A proper k-edge-coloring of a graph G is a map $c:E(G)\to[k]$ s.t. $c(e)\not=c(e’)$ if $e$ and $e’$ have a common end vertex.

Thm Every 3-edge-colorable cubic graph has a family of cycles which cover every edge exactly twice

---

Proof

Let $c:E(G)\to[3]$. Then $c^{-1}(1)\cup c^{-1}(2)$ is a family of cycles, $c^{-1}(1)\cup c^{-1}(3)$ is a family of cycles, $c^{-1}(2)\cup c^{-1}(3)$ is a family of cycles.

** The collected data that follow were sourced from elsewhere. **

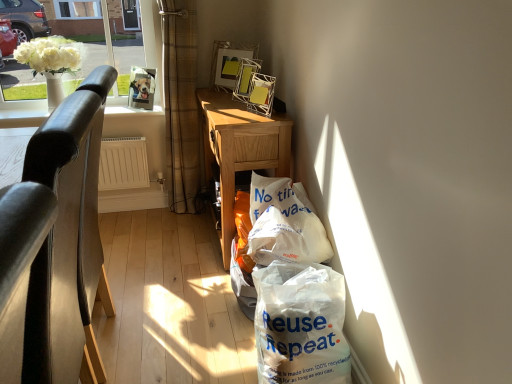
Question: Is black leather chair at left bigger or smaller than wooden desk at center?

Choices:
 (A) big
 (B) small

Answer: (B)

Question: From the image's perspective, is black leather chair at left positioned above or below wooden desk at center?

Choices:
 (A) below
 (B) above

Answer: (A)

Question: Based on their relative distances, which object is nearer to the black leather chair at left?

Choices:
 (A) wooden desk at center
 (B) metallic wire picture frame at upper center
 (C) brown plaid curtain at upper left
 (D) white plastic bag at lower right
 (E) white glass vase at upper left

Answer: (D)

Question: Which object is positioned closest to the white plastic bag at center?

Choices:
 (A) brown plaid curtain at upper left
 (B) black leather chair at left
 (C) metallic wire picture frame at upper center
 (D) white glass vase at upper left
 (E) white plastic bag at lower right

Answer: (E)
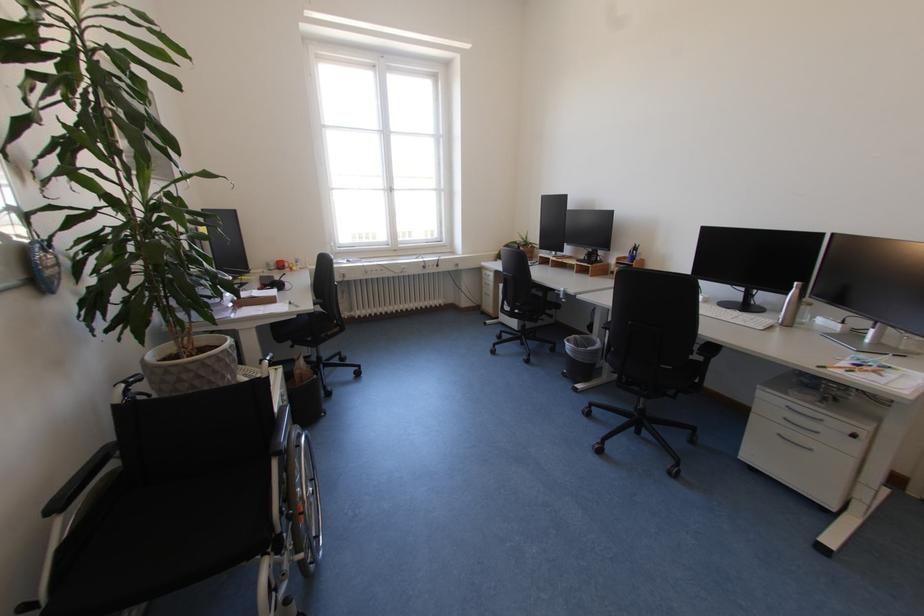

$$l_{e_1}=c^{-1}(1)\cup c^{-1}(2),l_{e_2}=c^{-1}(1)\cup c^{-1}(3),l_{e_3}=c^{-1}(2)\cup c^{-1}(3)$$

So $l{e_1}\cup l{e2}\cup l{e_3}$ is a family of cycles which cover every edge exactly twice.

---

(3-flow conjecture) Every 5-edge connected graph has a nowhere-zero 3-flow. A graph is a k-edge-connected if for any two vertices x ang y, the graph has k edge-disjoint paths joining x and y. (Tutte-Nashwillam Theorem) Every 2k-edge-connected graph has a k edge-disjoint spanning trees. (Lovasz,Wu,Thomassen,Zhang,2012) Every 6-edge-connected graph has a nowhere-zero 3-flow. (5-flow conjecture.1950s) Every bridgeless graph has a nowhere-zero 5-flow (Seymour,1980) Every bridgeless graph has a nowhere-zero 6-flow. For cubic graph,cycle double cover conjecture$\approx$ the strong embedding conjecture (Strong Embedding Conjecture,1980s) Every 2-connected graph can be embedded on a closed surface such that every face is bounded by a cycle.